Eichsfeld, 2000

Das wollte ich, als die Neunziger zuende gingen. Nur zuhause weg. Weg von streitenden Eltern, die übereinander her zogen, auch nach der Scheidung. Weg von Papas so genanntem „Freund“, der es mir ordentlich vermieste, neugierig auf Jungs zu werden – lange bevor ich wusste, dass es dafür ein Wort gibt, das ‚Sex‘ lautet. Weg von dem ganzen Schweigen und der Heuchelei, die so ein Zusammenleben erst möglich machen. Zu guter Letzt weg von Allen, die mir erzählten, wo ich ‚als Mädchen‘ nichts zu suchen habe: im Skatepark, in Rockbands, beim Graffiti sprayen und sowieso, überhaupt, erst recht nichts bei den Busfahrern!

Wohin fliehen? Keine Ahnung. Außerdem konnte ich mein 13 Jahre jüngeres Brüderchen nicht im Stich lassen. Mama hat viel geweint wegen der Trennung. Der Kleine auch, konnte aber noch keinem sagen warum. Im Kinderwagen nahm ich ihn mit zu Freundinnen. Die konnten mit einem Baby nichts anfangen. Ich konnte ein Baby wickeln, füttern und trösten – niemand zwang mich dazu. Ich fühlte mich verantwortlich für diesen Winzigmensch. Von empörungsgeilen Passanten wurde ich als „Mutter in dem Alter“ geächtet. Na und, dass ich für die meisten aus Prinzip schon scheiße bin, wenn ich tue wonach mir ist, war ich gewohnt.

Meine Schulnoten waren so mies wie meine Stimmung. Für welche Zukunft sollte ich die denn verbessern? Zumindest das mir bekannte Erwachsenenkram war es doch wohl nicht wert, bei DEM Scheiß wollte ich auf keinen Fall mitmachen! Lernen, pfff. Da fahre ich lieber in den Wald und lese dort zornig Franz Kafka, der Typ versteht was von verkehrter Welt.

Mit riesiger Hilfe meiner großen Schwester konnte ich als Sechzehnjährige nach Erfurt aufs Internat gehen und alles ausprobieren, was bei den Landeiern sinnloser Weise verpönt war. Ich wurde zur Streberin, damit auch ja niemand einen Grund hätte, mich von dort wieder weg zu holen. Schwestern half mir so gut es ging bei der Eingewöhnung, aber die zog’s noch weiter weg, nach Rotterdam. Warum ich ausgerechnet Busfahrerin werden wollte und nix studieren, verstand sie nicht nur nicht, sie fand es doof. Wie gehabt, ich kanns keinem recht machen.

Zur Zwischenprüfung nach Berlin bestellt, ahnte ich: das bisher Erlebte war nur ein zarter Hauch des Möglichen. Ich wurde abermals zur Streberin, damit die BVG auch ja keinen Grund hätte, meine Bewerbung nach dem Abschluss abzulehnen.
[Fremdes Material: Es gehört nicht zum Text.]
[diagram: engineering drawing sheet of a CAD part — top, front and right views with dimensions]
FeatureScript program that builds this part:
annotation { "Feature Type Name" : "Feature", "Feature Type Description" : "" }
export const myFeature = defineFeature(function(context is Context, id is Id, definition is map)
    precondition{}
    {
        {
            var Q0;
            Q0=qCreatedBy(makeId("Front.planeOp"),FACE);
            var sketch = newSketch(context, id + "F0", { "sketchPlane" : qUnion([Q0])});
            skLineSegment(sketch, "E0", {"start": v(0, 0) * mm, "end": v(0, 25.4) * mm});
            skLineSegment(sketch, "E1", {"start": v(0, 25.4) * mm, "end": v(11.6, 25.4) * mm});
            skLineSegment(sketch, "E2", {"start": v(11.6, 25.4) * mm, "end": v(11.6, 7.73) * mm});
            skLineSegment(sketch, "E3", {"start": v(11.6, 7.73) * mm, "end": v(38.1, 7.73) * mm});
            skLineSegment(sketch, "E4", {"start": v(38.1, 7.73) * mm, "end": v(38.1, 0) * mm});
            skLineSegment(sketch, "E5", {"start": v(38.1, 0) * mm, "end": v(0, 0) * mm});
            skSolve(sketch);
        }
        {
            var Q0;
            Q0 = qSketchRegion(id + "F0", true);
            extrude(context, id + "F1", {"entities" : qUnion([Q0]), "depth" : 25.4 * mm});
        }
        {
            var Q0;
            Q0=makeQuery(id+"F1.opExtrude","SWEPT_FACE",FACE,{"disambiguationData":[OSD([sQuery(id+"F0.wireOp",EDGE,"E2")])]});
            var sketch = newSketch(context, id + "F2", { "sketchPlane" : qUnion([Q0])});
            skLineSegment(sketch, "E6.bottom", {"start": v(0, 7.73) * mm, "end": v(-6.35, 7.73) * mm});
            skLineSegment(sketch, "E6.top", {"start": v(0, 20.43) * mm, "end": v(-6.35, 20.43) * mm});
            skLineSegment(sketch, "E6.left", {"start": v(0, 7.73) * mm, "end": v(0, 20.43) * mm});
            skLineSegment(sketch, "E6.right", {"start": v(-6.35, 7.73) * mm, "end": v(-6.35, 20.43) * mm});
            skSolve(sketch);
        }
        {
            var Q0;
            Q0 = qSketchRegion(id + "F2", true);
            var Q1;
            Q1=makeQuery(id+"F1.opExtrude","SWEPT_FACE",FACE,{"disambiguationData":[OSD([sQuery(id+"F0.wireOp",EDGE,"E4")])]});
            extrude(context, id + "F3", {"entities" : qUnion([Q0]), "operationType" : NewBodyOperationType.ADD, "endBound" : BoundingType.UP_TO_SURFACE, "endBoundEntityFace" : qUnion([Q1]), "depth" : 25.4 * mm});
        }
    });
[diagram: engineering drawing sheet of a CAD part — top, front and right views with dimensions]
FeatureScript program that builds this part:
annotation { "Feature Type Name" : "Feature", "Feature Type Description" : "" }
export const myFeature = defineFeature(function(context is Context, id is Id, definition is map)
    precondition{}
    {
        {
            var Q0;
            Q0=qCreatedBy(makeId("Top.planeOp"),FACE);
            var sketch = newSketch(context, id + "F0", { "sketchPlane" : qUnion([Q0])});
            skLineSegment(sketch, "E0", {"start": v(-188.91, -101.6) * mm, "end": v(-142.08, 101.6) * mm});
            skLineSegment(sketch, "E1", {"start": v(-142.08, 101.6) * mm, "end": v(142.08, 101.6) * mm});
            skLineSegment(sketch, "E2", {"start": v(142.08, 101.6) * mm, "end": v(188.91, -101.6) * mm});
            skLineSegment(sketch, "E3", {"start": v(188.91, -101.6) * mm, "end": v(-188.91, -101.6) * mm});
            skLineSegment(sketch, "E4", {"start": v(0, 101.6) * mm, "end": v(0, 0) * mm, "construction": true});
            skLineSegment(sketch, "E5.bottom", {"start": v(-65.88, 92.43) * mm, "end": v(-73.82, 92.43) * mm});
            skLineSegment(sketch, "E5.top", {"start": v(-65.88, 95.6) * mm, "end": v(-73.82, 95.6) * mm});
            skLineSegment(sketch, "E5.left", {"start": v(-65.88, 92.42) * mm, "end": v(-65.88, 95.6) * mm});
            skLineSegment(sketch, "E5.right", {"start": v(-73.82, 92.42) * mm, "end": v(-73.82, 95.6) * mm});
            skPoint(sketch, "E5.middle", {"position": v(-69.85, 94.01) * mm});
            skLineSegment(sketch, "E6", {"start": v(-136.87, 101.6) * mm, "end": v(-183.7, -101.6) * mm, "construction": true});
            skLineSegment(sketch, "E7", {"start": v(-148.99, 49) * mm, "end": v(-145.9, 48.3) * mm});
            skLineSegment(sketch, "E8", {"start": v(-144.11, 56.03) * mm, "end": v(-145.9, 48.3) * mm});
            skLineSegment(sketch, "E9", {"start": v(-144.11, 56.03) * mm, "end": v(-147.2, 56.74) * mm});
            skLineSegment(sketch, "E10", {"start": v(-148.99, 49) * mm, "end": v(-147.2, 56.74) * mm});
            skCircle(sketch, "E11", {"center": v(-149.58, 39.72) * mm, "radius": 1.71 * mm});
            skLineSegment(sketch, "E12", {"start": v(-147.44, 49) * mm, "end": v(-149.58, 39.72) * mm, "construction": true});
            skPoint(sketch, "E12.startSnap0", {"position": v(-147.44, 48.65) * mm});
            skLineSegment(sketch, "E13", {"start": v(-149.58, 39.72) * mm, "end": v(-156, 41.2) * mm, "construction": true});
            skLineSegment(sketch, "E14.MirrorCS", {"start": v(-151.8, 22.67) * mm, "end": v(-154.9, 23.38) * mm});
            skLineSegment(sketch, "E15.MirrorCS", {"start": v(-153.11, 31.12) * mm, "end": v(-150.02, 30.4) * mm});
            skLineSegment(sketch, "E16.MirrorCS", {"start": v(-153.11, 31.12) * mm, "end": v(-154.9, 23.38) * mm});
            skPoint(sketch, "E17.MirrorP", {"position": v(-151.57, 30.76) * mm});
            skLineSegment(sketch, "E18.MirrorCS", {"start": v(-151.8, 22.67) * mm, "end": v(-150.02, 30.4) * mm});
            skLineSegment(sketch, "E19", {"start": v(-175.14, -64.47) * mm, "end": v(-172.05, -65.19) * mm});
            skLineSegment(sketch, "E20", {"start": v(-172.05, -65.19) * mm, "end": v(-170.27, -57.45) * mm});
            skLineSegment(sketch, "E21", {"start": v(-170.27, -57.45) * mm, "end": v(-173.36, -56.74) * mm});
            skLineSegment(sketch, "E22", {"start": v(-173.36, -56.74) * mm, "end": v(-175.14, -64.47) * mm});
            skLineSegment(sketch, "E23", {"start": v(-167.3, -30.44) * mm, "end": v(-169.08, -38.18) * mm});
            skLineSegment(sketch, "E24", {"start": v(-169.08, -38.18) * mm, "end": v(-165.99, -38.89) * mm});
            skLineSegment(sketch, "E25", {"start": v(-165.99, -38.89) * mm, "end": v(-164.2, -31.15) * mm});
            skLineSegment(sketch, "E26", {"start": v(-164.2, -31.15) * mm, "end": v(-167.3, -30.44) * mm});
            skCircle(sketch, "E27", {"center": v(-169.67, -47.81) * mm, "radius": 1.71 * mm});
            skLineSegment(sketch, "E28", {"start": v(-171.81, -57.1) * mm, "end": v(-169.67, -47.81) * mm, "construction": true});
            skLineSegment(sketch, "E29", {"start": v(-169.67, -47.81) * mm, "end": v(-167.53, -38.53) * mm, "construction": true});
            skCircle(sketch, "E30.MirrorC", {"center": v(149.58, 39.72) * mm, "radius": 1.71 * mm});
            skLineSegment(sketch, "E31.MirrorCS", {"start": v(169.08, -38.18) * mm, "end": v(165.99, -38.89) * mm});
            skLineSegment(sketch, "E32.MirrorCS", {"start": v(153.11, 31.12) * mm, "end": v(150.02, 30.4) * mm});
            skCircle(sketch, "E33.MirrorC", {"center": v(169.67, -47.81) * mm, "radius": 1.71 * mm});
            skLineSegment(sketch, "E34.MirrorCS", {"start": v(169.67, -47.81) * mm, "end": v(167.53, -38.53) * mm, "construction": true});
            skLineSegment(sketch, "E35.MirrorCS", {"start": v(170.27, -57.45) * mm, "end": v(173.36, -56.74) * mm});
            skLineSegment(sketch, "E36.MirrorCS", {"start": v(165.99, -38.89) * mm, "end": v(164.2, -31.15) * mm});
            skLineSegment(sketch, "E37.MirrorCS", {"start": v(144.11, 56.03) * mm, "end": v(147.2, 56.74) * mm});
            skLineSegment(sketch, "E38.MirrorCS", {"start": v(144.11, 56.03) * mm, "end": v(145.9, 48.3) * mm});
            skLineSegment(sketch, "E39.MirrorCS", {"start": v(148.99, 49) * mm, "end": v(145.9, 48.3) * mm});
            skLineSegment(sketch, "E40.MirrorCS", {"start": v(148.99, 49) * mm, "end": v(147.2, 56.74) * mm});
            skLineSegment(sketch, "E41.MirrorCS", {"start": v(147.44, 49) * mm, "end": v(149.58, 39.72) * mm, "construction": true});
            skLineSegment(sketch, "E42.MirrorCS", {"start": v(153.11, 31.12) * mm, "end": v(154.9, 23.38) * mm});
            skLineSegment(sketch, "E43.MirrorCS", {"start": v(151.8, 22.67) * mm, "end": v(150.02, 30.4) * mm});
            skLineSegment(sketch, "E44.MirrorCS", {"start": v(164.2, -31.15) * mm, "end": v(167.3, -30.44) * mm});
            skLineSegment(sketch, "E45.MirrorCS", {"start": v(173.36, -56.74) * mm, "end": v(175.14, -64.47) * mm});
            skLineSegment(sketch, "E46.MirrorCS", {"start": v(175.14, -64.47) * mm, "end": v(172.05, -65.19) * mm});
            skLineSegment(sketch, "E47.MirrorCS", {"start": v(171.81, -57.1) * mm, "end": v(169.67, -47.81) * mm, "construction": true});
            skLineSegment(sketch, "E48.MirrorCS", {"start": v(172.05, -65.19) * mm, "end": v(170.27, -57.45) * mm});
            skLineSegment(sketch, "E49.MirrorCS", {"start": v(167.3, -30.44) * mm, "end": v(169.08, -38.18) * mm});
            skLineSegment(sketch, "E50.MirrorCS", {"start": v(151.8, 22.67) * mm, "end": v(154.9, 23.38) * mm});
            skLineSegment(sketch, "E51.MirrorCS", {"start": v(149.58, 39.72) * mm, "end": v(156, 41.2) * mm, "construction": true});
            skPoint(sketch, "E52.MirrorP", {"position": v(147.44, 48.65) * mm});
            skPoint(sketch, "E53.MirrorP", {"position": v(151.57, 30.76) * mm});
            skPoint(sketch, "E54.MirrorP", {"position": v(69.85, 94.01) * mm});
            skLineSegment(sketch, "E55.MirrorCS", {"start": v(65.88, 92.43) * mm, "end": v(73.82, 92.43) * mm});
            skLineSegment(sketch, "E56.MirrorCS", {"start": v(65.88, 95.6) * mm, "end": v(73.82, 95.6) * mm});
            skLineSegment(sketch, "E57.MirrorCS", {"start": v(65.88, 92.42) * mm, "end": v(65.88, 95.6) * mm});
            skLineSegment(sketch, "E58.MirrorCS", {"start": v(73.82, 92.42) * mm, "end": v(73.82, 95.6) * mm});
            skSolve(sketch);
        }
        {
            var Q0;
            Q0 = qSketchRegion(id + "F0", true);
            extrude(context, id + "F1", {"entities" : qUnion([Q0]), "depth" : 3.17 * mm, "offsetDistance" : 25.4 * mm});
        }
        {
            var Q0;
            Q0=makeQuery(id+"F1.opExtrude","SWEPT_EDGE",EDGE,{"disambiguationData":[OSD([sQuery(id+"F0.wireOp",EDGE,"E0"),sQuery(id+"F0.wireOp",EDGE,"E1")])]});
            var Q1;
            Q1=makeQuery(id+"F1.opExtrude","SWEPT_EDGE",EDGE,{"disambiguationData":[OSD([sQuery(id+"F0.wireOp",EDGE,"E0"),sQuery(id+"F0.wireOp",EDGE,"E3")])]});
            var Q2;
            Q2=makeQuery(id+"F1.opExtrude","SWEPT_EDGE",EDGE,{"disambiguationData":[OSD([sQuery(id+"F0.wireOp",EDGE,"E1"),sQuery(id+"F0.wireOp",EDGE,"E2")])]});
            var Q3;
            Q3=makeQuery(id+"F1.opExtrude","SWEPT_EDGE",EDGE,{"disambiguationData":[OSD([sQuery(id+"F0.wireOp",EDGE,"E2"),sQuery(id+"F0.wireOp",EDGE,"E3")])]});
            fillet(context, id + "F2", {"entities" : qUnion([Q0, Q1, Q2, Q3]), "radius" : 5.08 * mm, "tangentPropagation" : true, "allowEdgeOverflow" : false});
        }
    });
Unser Berliner Ausbilder hat uns fachlich bestens auf die Prüfungen vorbereitet. Er war dazu ein sehr aufmerksamer Mensch, der fand, dass ich mich über meine Prüfungsergebnisse ein bisschen zu wenig freue und mit mir demzufolge etwas nicht stimmen konnte. Da fragt jemand anderes als ich selbst, wie es mir geht? Und der will auch noch ne ehrliche Antwort? Das konnte ich kaum glauben. Er unterstützte mich, zur Bewältigung meiner dunklen Seiten jemanden zu finden, der sich auskennt. Danke Tobi, wegen Dir glaube ich an Menschen!

Der Berliner Busverkehr in Schicht und eine Therapie, bei der ich das Schwert der Wahrheit auf meine Seele richten musste. Zur Leichtigkeit hin brauchte es seine Jahre. Doch dafür wurde ich belohnt. Es gab keinen einzigen Tag, an dem ich mich zurück gewünscht hätte.

Der süße kleine Bengel wird heute 24, ist einen Kopf größer als ich und studiert hier Pharmazie. Diesen Studiengang korrekt schreiben ist auch schon alles, was ich davon verstehe. Blitzgescheit wie er es ist, werde ich nicht mehr. So’n abgedroschenen Schmus wie: „Heimat ist kein Ort“ würden wir jedenfalls beide unterschreiben, wenn wir müssten.